AMLO, insultos y razones

Es importante hacerle ver al presidente López Obrador, quien en ocasiones descalifica e insulta a sus críticos, que debe demostrar la falta de veracidad de quienes le señalan errores sin descalificaciones “ad personam”.



En momentos de enojo generalmente se llega al insulto. Cuando un imprudente se pasa un alto y nos avienta su carro, nos sale el decirle ¡pendejo! Es difícil calificar cuando una palabra es un insulto fuera de lugar o una expresión cotidiana en una determinada situación. Dependiendo del sistema, democracia o dictadura, se fijan los límites con los que se puede calificar a los gobernantes, hacer “memes”, mofarse de ellos con humor o ironía, se vale en una democracia.

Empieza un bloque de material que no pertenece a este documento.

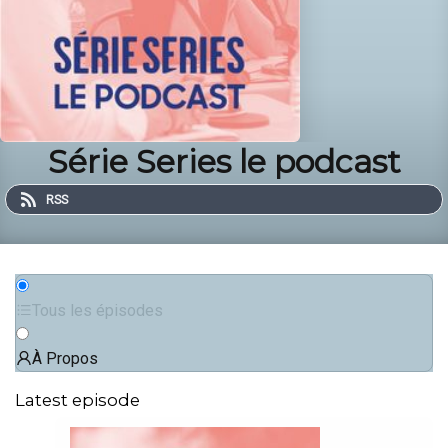
Série Series le podcast
RSS
Tous les épisodes
À Propos
Latest episode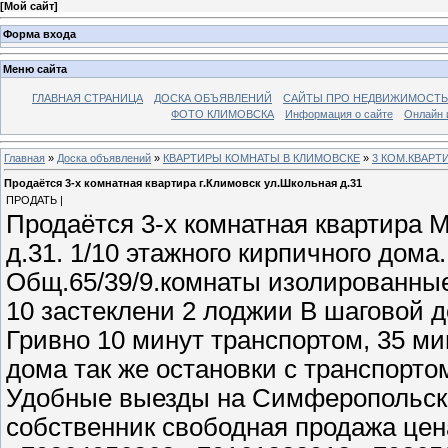
[
Мой сайт
]
Форма входа
Меню сайта
ГЛАВНАЯ СТРАНИЦА
ДОСКА ОБЪЯВЛЕНИЙ
САЙТЫ ПРО НЕДВИЖИМОСТЬ
ФОТО КЛИМОВСКА
Информация о сайте
Онлайн 
Главная
»
Доска объявлений
»
КВАРТИРЫ КОМНАТЫ В КЛИМОВСКЕ
»
3 КОМ.КВАРТ
Продаётся 3-х комнатная квартира г.Климовск ул.Школьная д.31
ПРОДАТЬ |
Продаётся 3-х комнатная квартира М
д.31. 1/10 этажного кирпичного дом
Общ.65/39/9.комнаты изолированные 
10 застеклени 2 лоджии В шаговой до
Гривно 10 минут транспортом, 35 ми
дома так же остановки с транспорто
Удобные выезды на Симферопольско
собственник свободная продажа цен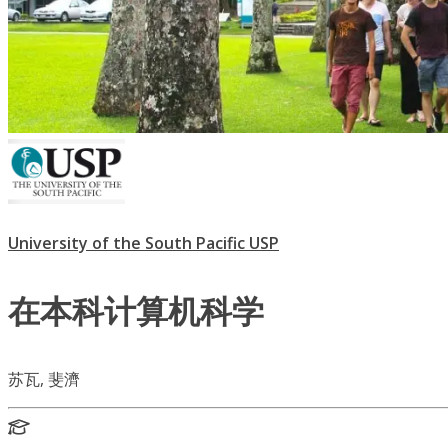
University of the South Pacific USP
在本科计算机科学
苏瓦, 斐濟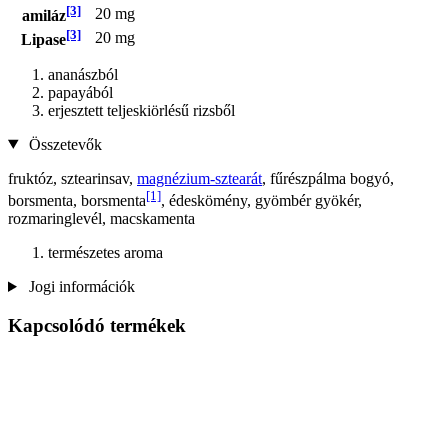
[3]
20 mg
amiláz
[3]
20 mg
Lipase
ananászból
papayából
erjesztett teljeskiörlésű rizsből
Összetevők
fruktóz, sztearinsav,
magnézium-sztearát
, fűrészpálma bogyó,
[1]
borsmenta, borsmenta
, édeskömény, gyömbér gyökér,
rozmaringlevél, macskamenta
természetes aroma
Jogi információk
Kapcsolódó termékek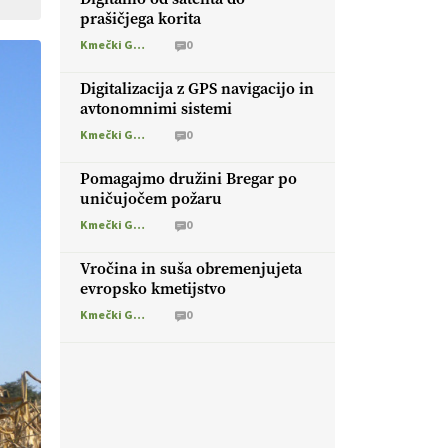
prašičjega korita
Kmečki Glas
0
Digitalizacija z GPS navigacijo in
avtonomnimi sistemi
Kmečki Glas
0
Pomagajmo družini Bregar po
uničujočem požaru
Kmečki Glas
0
Vročina in suša obremenjujeta
evropsko kmetijstvo
Kmečki Glas
0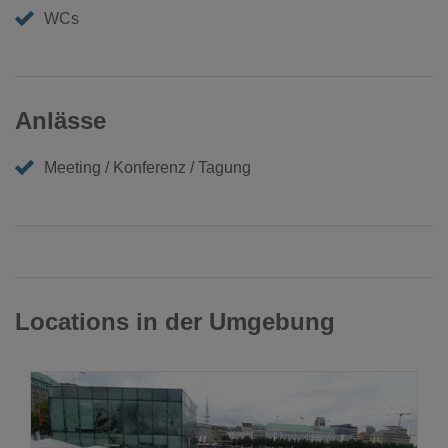
WCs
Anlässe
Meeting / Konferenz / Tagung
Locations in der Umgebung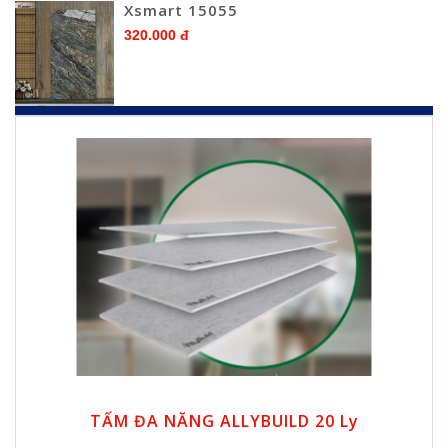
Xsmart 15055
320.000 đ
TẤM ĐA NĂNG ALLYBUILD 20 Ly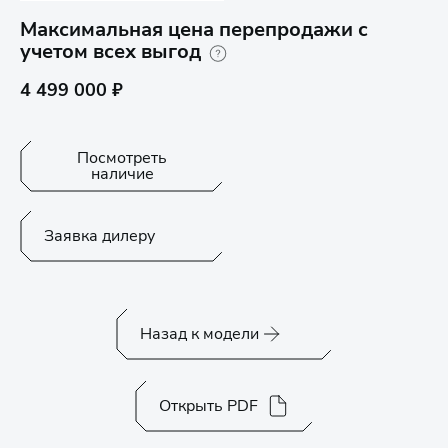
Максимальная цена перепродажи с
учетом всех выгод
4 499 000 ₽
Посмотреть
наличие
Заявка дилеру
Назад к модели
Открыть PDF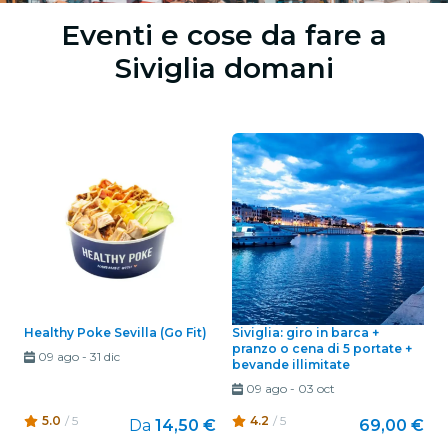
Eventi e cose da fare a
Siviglia domani
Healthy Poke Sevilla (Go Fit)
Siviglia: giro in barca +
pranzo o cena di 5 portate +
09 ago
-
31 dic
bevande illimitate
09 ago
-
03 oct
5.0
/ 5
4.2
/ 5
Da
14,50 €
69,00 €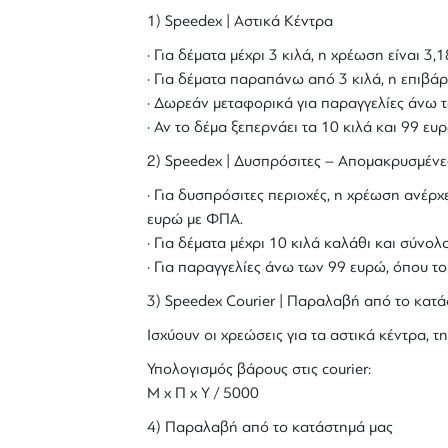
1) Speedex | Αστικά Κέντρα
· Για δέματα μέχρι 3 κιλά, η χρέωση είναι 3
· Για δέματα παραπάνω από 3 κιλά, η επιβάρ
· Δωρεάν μεταφορικά για παραγγελίες άνω τ
· Αν το δέμα ξεπερνάει τα 10 κιλά και 99 ε
2) Speedex | Δυσπρόσιτες – Απομακρυσμένε
· Για δυσπρόσιτες περιοχές, η χρέωση ανέρχε
ευρώ με ΦΠΑ.
· Για δέματα μέχρι 10 κιλά καλάθι και σύν
· Για παραγγελίες άνω των 99 ευρώ, όπου τ
3) Speedex Courier | Παραλαβή από το κατά
Ισχύουν οι χρεώσεις για τα αστικά κέντρα, τη
Υπολογισμός βάρους στις courier:
Μ x Π x Y / 5000
4) Παραλαβή από το κατάστημά μας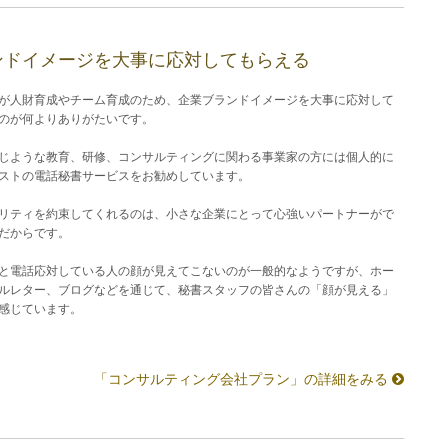
ンドイメージを大事に応対してもらえる
が人財育成やチーム育成のため、企業ブランドイメージを大事に応対して
のが何よりありがたいです。
じような教育、研修、コンサルティングに関わる事業家の方には個人的に
ストの電話秘書サービスをお勧めしています。
リティを約束してくれるのは、小さな企業にとって心強いパートナーがで
だからです。
と電話応対している人の顔が見えてこないのが一般的なようですが、ホー
ルレター、ブログなどを通じて、秘書スタッフの皆さんの「顔が見える」
感じています。
「コンサルティング会社プラン」の詳細をみる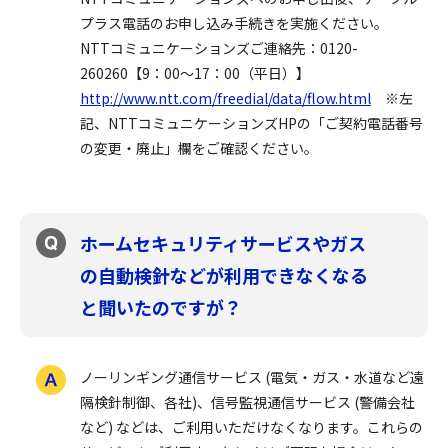
プラス電話のお申し込み手続きを実施ください。
NTTコミュニケーションズご連絡先：0120-
260260【9：00～17：00（平日）】
http://www.ntt.com/freedial/data/flow.html
※左
記、NTTコミュニケーションズHPの「ご契約電話番号
の変更・廃止」欄をご確認ください。
ホームセキュリティサービスやガス
の自動検針などが利用できなくなる
と聞いたのですが？
ノーリンギング通信サービス (電気・ガス・水道など遠
隔検針制御、各社)、信号監視通信サービス (警備会社
など) などは、ご利用いただけなくなります。これらの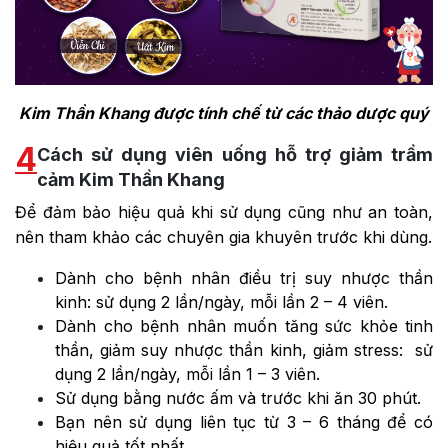
Kim Thần Khang được tính chế từ các thảo dược quý
4
Cách sử dụng viên uống hỗ trợ giảm trầm
cảm Kim Thần Khang
Để đảm bảo hiệu quả khi sử dụng cũng như an toàn,
nên tham khảo các chuyên gia khuyên trước khi dùng.
Dành cho bệnh nhân điều trị suy nhược thần
kinh: sử dụng 2 lần/ngày, mỗi lần 2 – 4 viên.
Dành cho bệnh nhân muốn tăng sức khỏe tinh
thần, giảm suy nhược thần kinh, giảm stress: sử
dụng 2 lần/ngày, mỗi lần 1 – 3 viên.
Sử dụng bằng nước ấm và trước khi ăn 30 phút.
Bạn nên sử dụng liên tục từ 3 – 6 tháng để có
hiệu quả tốt nhất.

Leí en Twitter los calificativos a la esposa del presidente, que no son una crítica, meme, burla, ironía o discrepancia, sino insultos que reflejan odio, frustración y no ayudan a solucionar ningún problema, solo polarizan y enfrentan.

Quien se diga intelectual o científico, debe tener claro que cualquier discusión, enfrentamiento verbal o escrito, se enfoca al asunto central de la discusión. Cuando se desvía “ad personam” o “ad hominen” es que le faltan, a quien acude al ataque personal, argumentos o razones para defender su posición. Un verdadero científico tiene claro que debe juzgar a una persona o hecho con razones no con insultos, como lo hizo con la esposa del presidente, Beatriz Gutiérrez Müller.

Ese desafortunado evento debe servir no solo de ejemplo para fundamentar en razones y no en insultos las críticas a los gobernantes, también para hacerle ver al presidente López Obrador, quien en ocasiones descalifica e insulta a sus críticos, que debe demostrar la falta de veracidad de quienes le señalan errores sin descalificaciones “ad personam”. Es una incongruencia pedir que no insulten a los gobernantes, y a la vez sus colaboradores orquesten insultos a sus críticos a través de sicarios de la pluma pagados por el gobierno.

En ninguno de mis libros, desde tiempos de Echeverría y López Portillo, insulté a presidentes, ni insulto al presidente López Obrador en el libro Cómo evitar el colapso económico. Denuncio sus errores, le recomiendo correcciones y soluciones. En ese libro, publicado por amazon.com, baso mis críticas en datos y razones, no en ideologías y descalificaciones sin fundamentos.

No sé si el presidente sepa de la existencia en redes sociales de un grupo de sicarios de la pluma, pagados por su gobierno, que insultan a quienes con razones criticamos sus decisiones. Hay una incongruencia entre insultar y pedir no ser insultado.